On the frontline, Fanuc UK Managing Director Chris Sumner is also noticing a marked increase in uptake. “While high speed, accurate and agile systems are all key benefits of a pick and place robot, the most recent demands from producers relate to food safety and the use of robots to improve hygiene during the manufacturing process,” says Chris. “Although IP67K certified robots have been commonplace for many years, the very nature of a robot arm, with its many crevices and less durable construction materials, has in the past prevented it from working in harsh food environments.” Fanuc is one of the few suppliers in the marketplace right now that has an IP69K certified system. Its new M-2iA delta style assembly robot is capable of operating in high-pressure, high-temperature wash-down environments, meeting individual Retailer Codes of Practice (COP) and the latest hygiene and product line integrity requirements set out by the British Retail Consortium.

Nowadays, robotic food systems are faster, and more compact and affordable. They have brains, often referred to as controllers, which can manage up to four robot arms from a single CPU, to improve production efficiencies. Some also have vision systems, which food manufacturers are realising is of great benefit, as the robot can mirror the hand-eye coordination of a human and accurately pick random products off a moving conveyor, reducing waste and leading to higher production efficiencies. Fanuc have integrated their iRVision into the controller, which means manufacturers don’t need to invest in additional resources, such as third-party software or an external PC.  Vision technologies like this also enable food companies to incorporate features such as visual line tracking and barcode reading into their robotic setups.

DATA EXCERPT ->
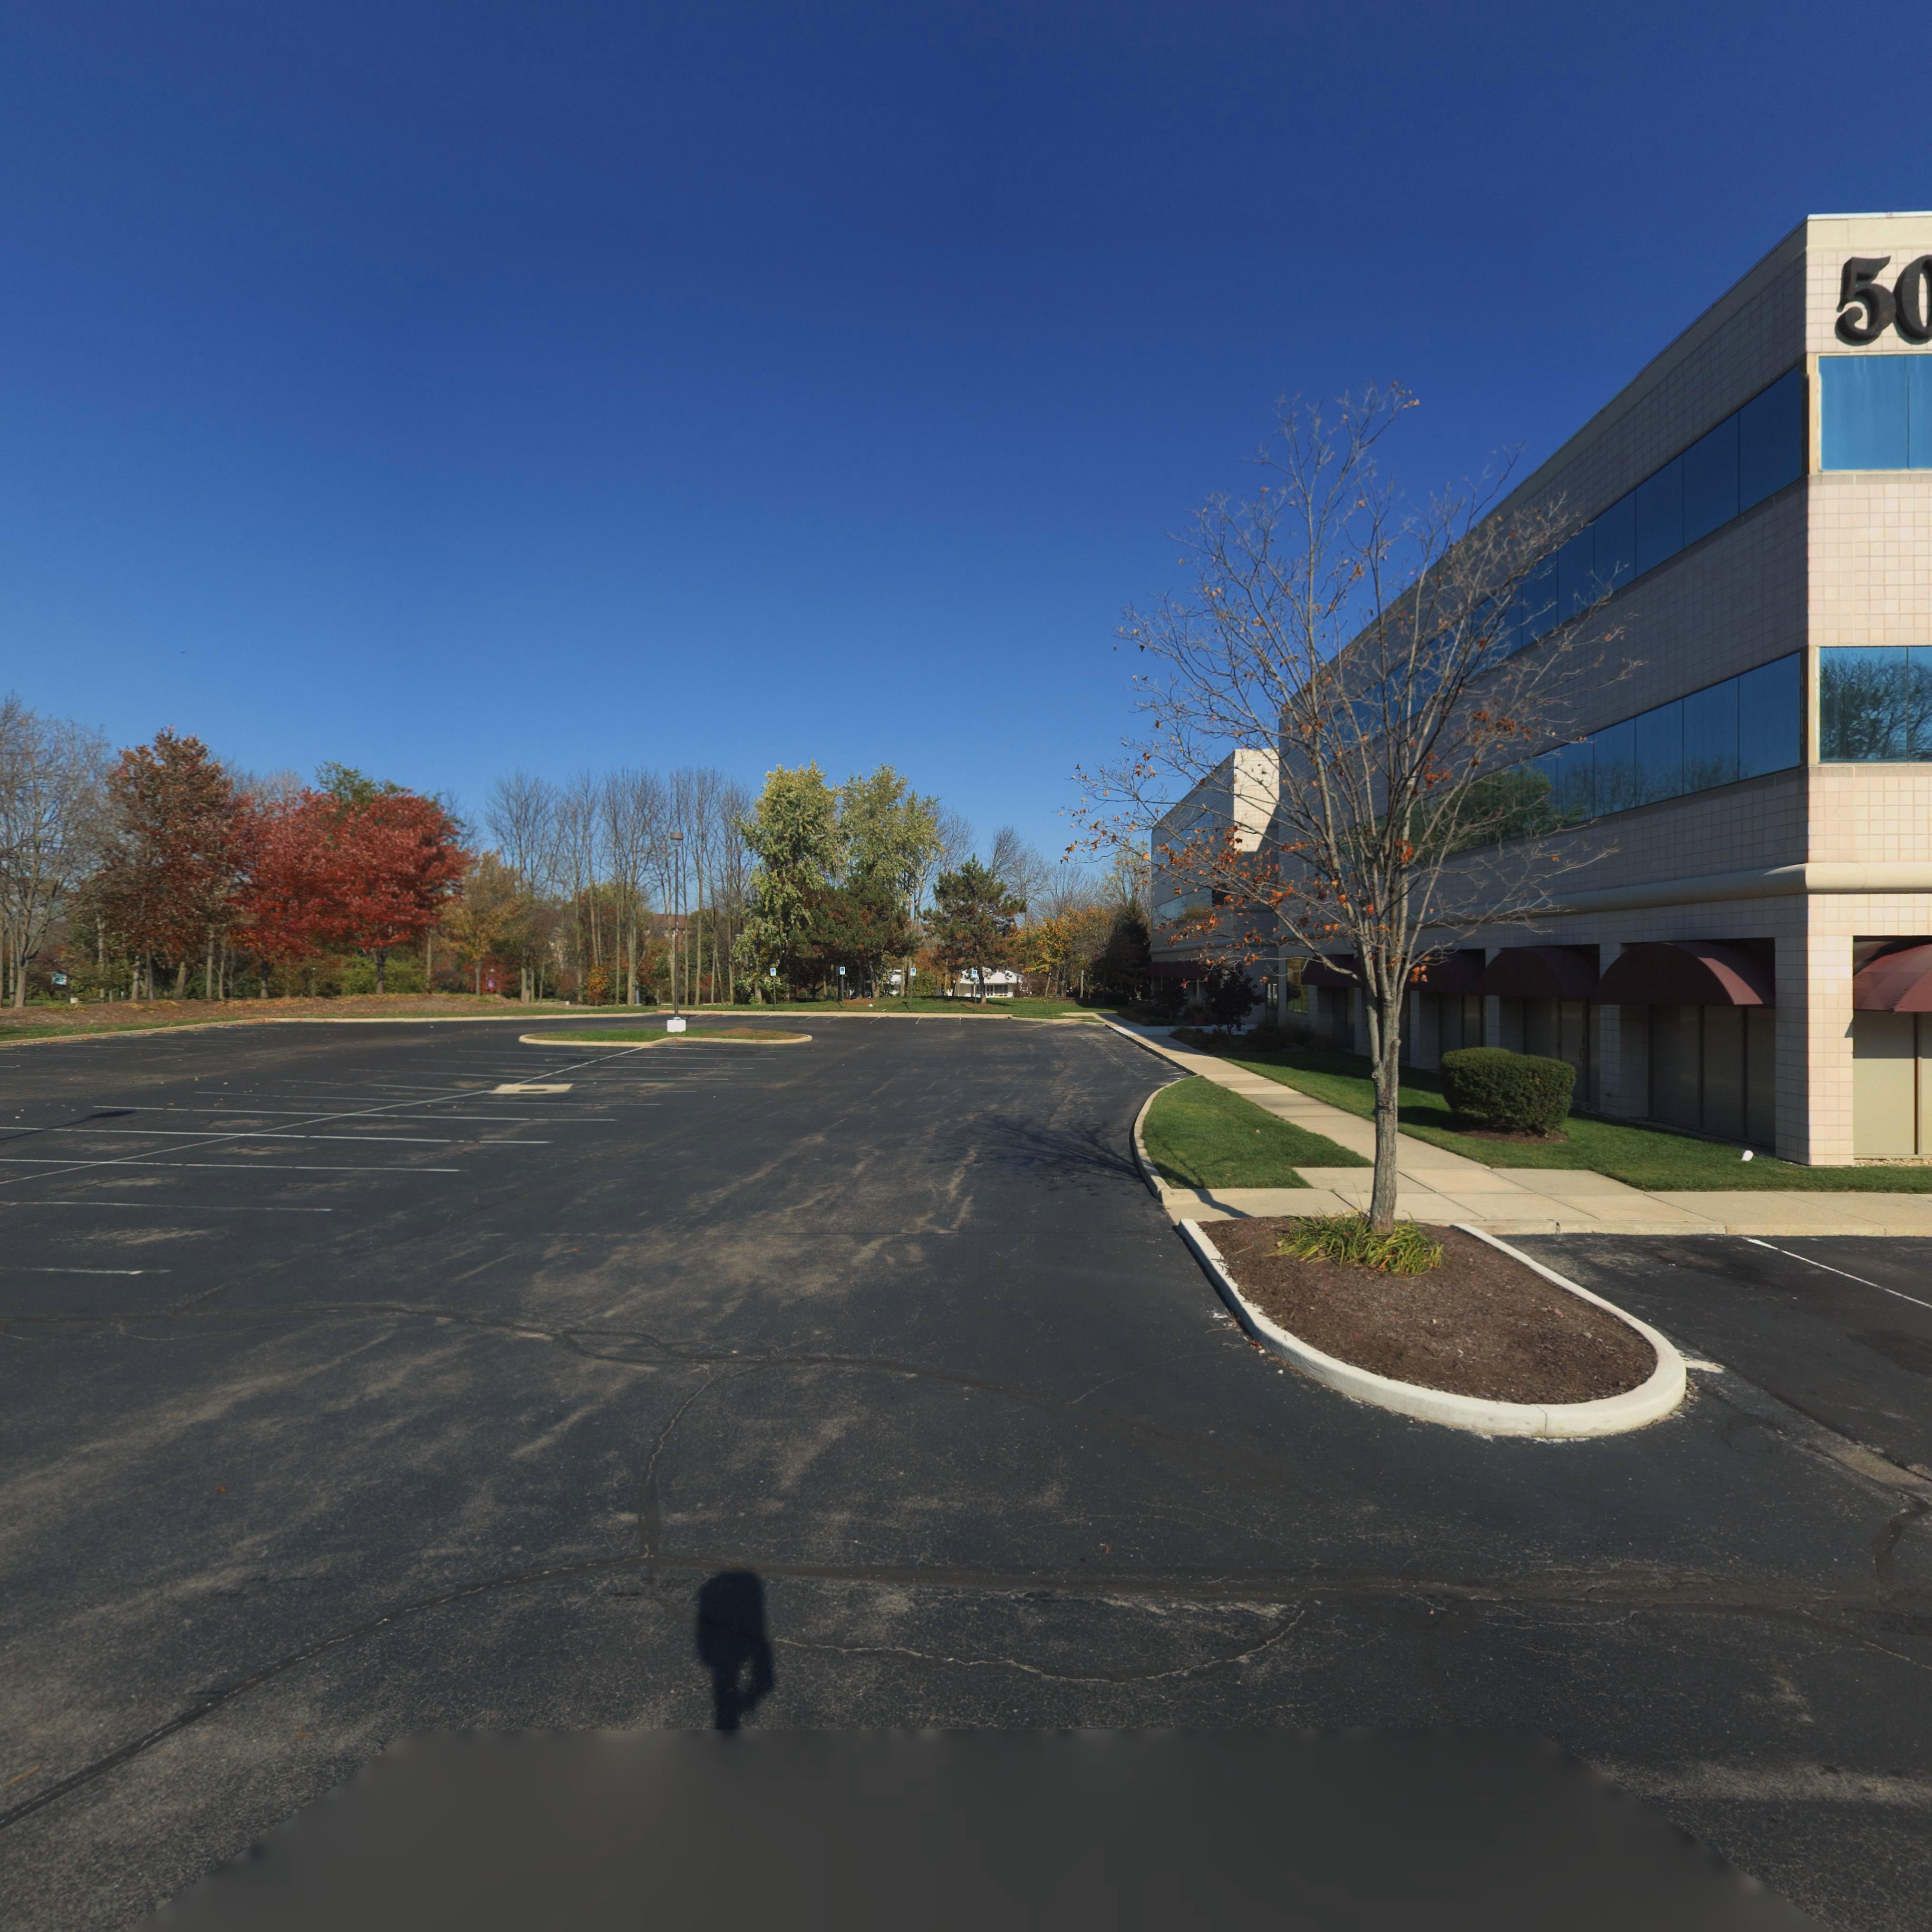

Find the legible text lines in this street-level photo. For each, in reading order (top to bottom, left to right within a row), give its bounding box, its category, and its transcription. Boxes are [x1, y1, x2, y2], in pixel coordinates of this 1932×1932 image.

EXERCISE DETAILS ->
Could you continue the passage above on robots in food manufacturing, picking up after its final sentence?

RESULT ->
The latest generation of pick and place robots often contain fewer moving parts – 20% in Fanuc’s case. This has also contributed to the fall in prices, enabling manufacturers to recoup their outlay, often within 12 months. When you start crunching the numbers and consider that the lifespan of a Fanuc robot is typically 25 years, it is an attractive return on investment. What’s more, because robotic systems can easily be updated with new software and a selection of different end effectors depending on the task, its occupation can be quickly changed to keep pace with packaging trends and product brand developments.

Workforce injuries caused by performing arduous and often repetitive tasks, often in cold environments, is another common issue that robots help to eliminate. Equipped with sanitised grippers and vision systems, robots provide improved placement and product integrity. By removing the human element, manufacturers can significantly reduce workforce ailments like carpal tunnel syndrome and tendonitis. Furthermore, in upstream processing, such as operating directly on animal carcasses, a robot can deliver consistent and concise cuts and won’t suffer from fatigue or lose concentration, which again significantly reduces accidental injuries.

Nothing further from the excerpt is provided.